Implementation of the non-cruise ship portion of the NEVP will have to come from the City of San Diego through its Redevelopment Agency. CCDC, who administers redevelopment money in that area, has already earmarked the money. Nevertheless, before CCDC can write the check it will require a vote at City Council. That is where the deciding battle will be fought.

Kevin Faulconer is expected to make the argument for spending CCDC money. Carl DeMaio, his reputed rival in the 2012 mayoral race, will argue strongly that if the Port wants its NEVP so bad, it should pay for it. The City is tapped out. It should be an interesting fight.

Now there is a proposal on the table for the City to buy land from the Navy just north of the Lane Field project for approximately $20 million to facilitate extra park space. Will Kevin Faulconer be expected to find that money too? If he does, DeMaio will murder him politically. If he doesn’t, where will the extra space come from. One other proposal is to further narrow Harbor Drive. All this to fulfill a promise to a Panamanian cruise ship company.
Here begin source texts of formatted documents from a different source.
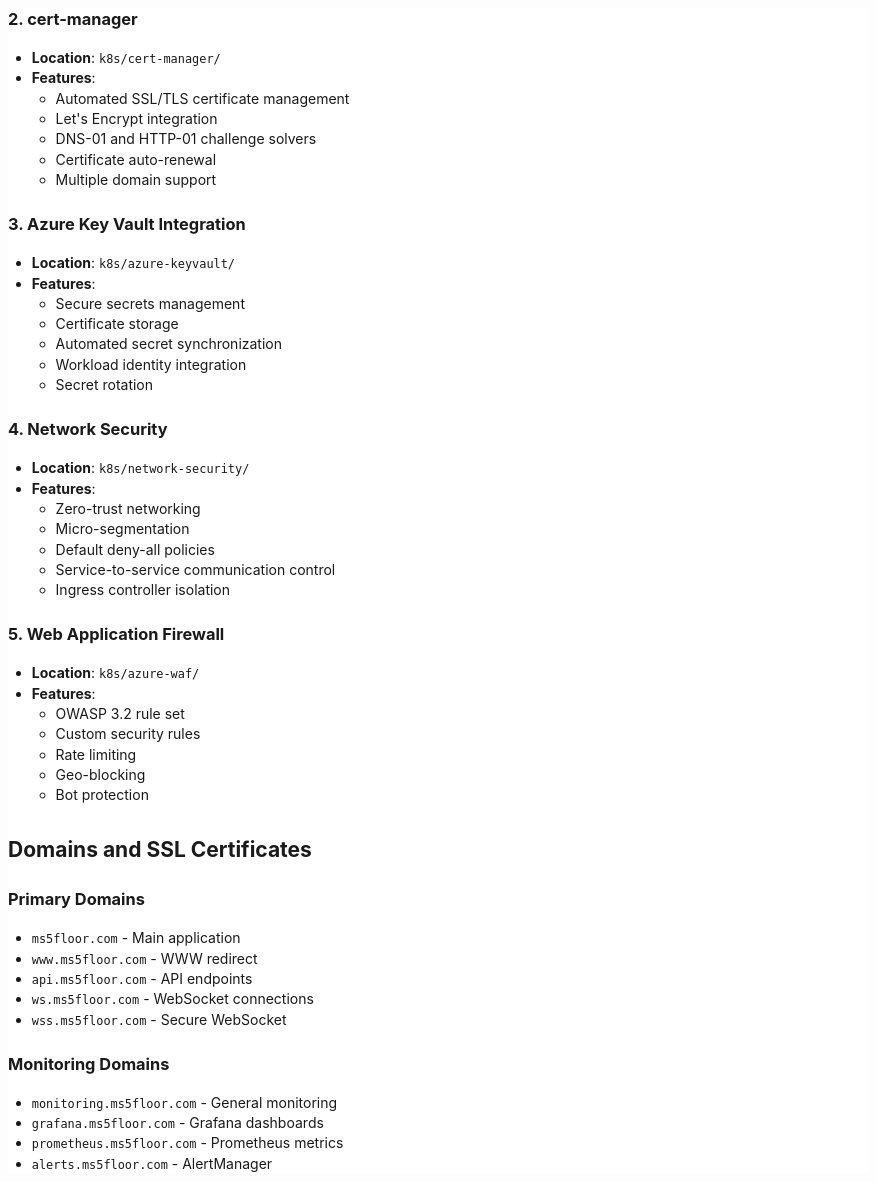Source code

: ### 2. cert-manager
- **Location**: `k8s/cert-manager/`
- **Features**:
  - Automated SSL/TLS certificate management
  - Let's Encrypt integration
  - DNS-01 and HTTP-01 challenge solvers
  - Certificate auto-renewal
  - Multiple domain support

### 3. Azure Key Vault Integration
- **Location**: `k8s/azure-keyvault/`
- **Features**:
  - Secure secrets management
  - Certificate storage
  - Automated secret synchronization
  - Workload identity integration
  - Secret rotation

### 4. Network Security
- **Location**: `k8s/network-security/`
- **Features**:
  - Zero-trust networking
  - Micro-segmentation
  - Default deny-all policies
  - Service-to-service communication control
  - Ingress controller isolation

### 5. Web Application Firewall
- **Location**: `k8s/azure-waf/`
- **Features**:
  - OWASP 3.2 rule set
  - Custom security rules
  - Rate limiting
  - Geo-blocking
  - Bot protection

## Domains and SSL Certificates

### Primary Domains
- `ms5floor.com` - Main application
- `www.ms5floor.com` - WWW redirect
- `api.ms5floor.com` - API endpoints
- `ws.ms5floor.com` - WebSocket connections
- `wss.ms5floor.com` - Secure WebSocket

### Monitoring Domains
- `monitoring.ms5floor.com` - General monitoring
- `grafana.ms5floor.com` - Grafana dashboards
- `prometheus.ms5floor.com` - Prometheus metrics
- `alerts.ms5floor.com` - AlertManager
What makes it all the more intriguing is that Kevin Faulconer is its unlikely champion. Fundamentally the NEVP project is union-driven. It is about temporary construction jobs and long-term hotel jobs. It’s main supporters, Steve Cushman and Scott Peters are long-time union trustees. The union most involved in the NEVP is Unite Here. It represents hotel workers and gaming workers. Yes, gaming workers. Are you shocked that there is gaming on these cruise ships? There is big money in gaming. Perhaps that is why some supporters of cruise ships on the Embarcadero are so motivated. Cruise ships could become floating casinos for bay front hotels making San Diego “Las Vegas by the Sea”. That may be the dream of some.

The enormous amount of money (which it says it doesn’t have) the Port is spending to obtain a permit for a revised NEVP that includes a Broadway Pier cruise ship terminal, is wasted. The Port must know that endless appeals and court filings still lie ahead. Perhaps it is merely trying to avoid being sued by showing Carnival that it did everything possible (including lying) to get a coastal permit. That would be the kindest interpretation of what is going on.
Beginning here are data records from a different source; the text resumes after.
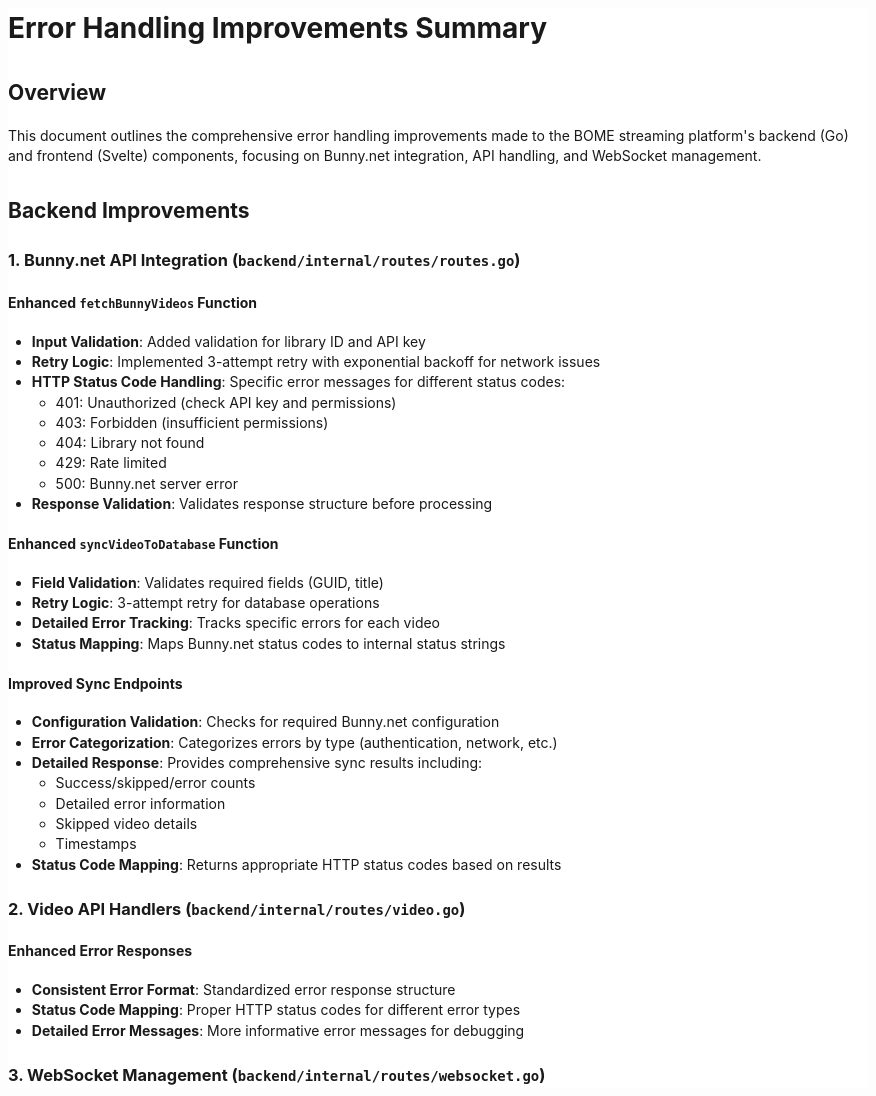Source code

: # Error Handling Improvements Summary

## Overview
This document outlines the comprehensive error handling improvements made to the BOME streaming platform's backend (Go) and frontend (Svelte) components, focusing on Bunny.net integration, API handling, and WebSocket management.

## Backend Improvements

### 1. Bunny.net API Integration (`backend/internal/routes/routes.go`)

#### Enhanced `fetchBunnyVideos` Function
- **Input Validation**: Added validation for library ID and API key
- **Retry Logic**: Implemented 3-attempt retry with exponential backoff for network issues
- **HTTP Status Code Handling**: Specific error messages for different status codes:
  - 401: Unauthorized (check API key and permissions)
  - 403: Forbidden (insufficient permissions)
  - 404: Library not found
  - 429: Rate limited
  - 500: Bunny.net server error
- **Response Validation**: Validates response structure before processing

#### Enhanced `syncVideoToDatabase` Function
- **Field Validation**: Validates required fields (GUID, title)
- **Retry Logic**: 3-attempt retry for database operations
- **Detailed Error Tracking**: Tracks specific errors for each video
- **Status Mapping**: Maps Bunny.net status codes to internal status strings

#### Improved Sync Endpoints
- **Configuration Validation**: Checks for required Bunny.net configuration
- **Error Categorization**: Categorizes errors by type (authentication, network, etc.)
- **Detailed Response**: Provides comprehensive sync results including:
  - Success/skipped/error counts
  - Detailed error information
  - Skipped video details
  - Timestamps
- **Status Code Mapping**: Returns appropriate HTTP status codes based on results

### 2. Video API Handlers (`backend/internal/routes/video.go`)

#### Enhanced Error Responses
- **Consistent Error Format**: Standardized error response structure
- **Status Code Mapping**: Proper HTTP status codes for different error types
- **Detailed Error Messages**: More informative error messages for debugging

### 3. WebSocket Management (`backend/internal/routes/websocket.go`)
The wise move at this stage is to do a deal with Carnival reversing the dirty deal that is causing all this expense and risk. Then the NEVP could proceed as originally planned. We will have to wait and see just how dirty the Carnival deal really was. We will have to wait and see just how far its proponents are willing to go to ram it through. Much will depend on Kevin Faulconer, the unlikely champion of a massive union gig. Or is it something more?

Go here for the original article.

{ 4 comments… read them below or add one }

rick August 24, 2010 at 12:38 pm

Carnival is a Florida corporation, one of the largest in the state. Some of its ships are registered in Panama, however.


tennyson August 24, 2010 at 1:39 pm

little late, the Broadway cruise ship terminal is more than half completed with projected completion by the end of the year


LGMike August 24, 2010 at 3:53 pm

Ocean front gambling will NOT happen under State and Federal Law. Casinos can only open when cruise ships are a minimum of 12 miles out to sea. It wouldn’t be economically viable to just go out for the day for gaming and then return to the same port.
I do agree that this whole project is about “union jobs , construction and longshoremen. Also, we need to get rid of California Coastal Commision which does nothing but add COST to any project and is in the pants of Environmental groups, which are in it only until they get the money.


Harry Jones August 25, 2010 at 9:29 am

Maybe Mr. Flannery is right. With park etc vice Terminal, there’d be no cruise ships, loss of 1-3 million dollars a day when ships are here, loss of tax revenue before/after cruise (including passengers staying in hotels), and of course it would become a nice area for even more homeless to gather everyday. Maybe get some of them out of East county so we can enjoy our areas better with out childern/grandchild. So, maybe Coatal commission, City of San dioeg, & Mr Flannery ought to look at it again. Good Idea?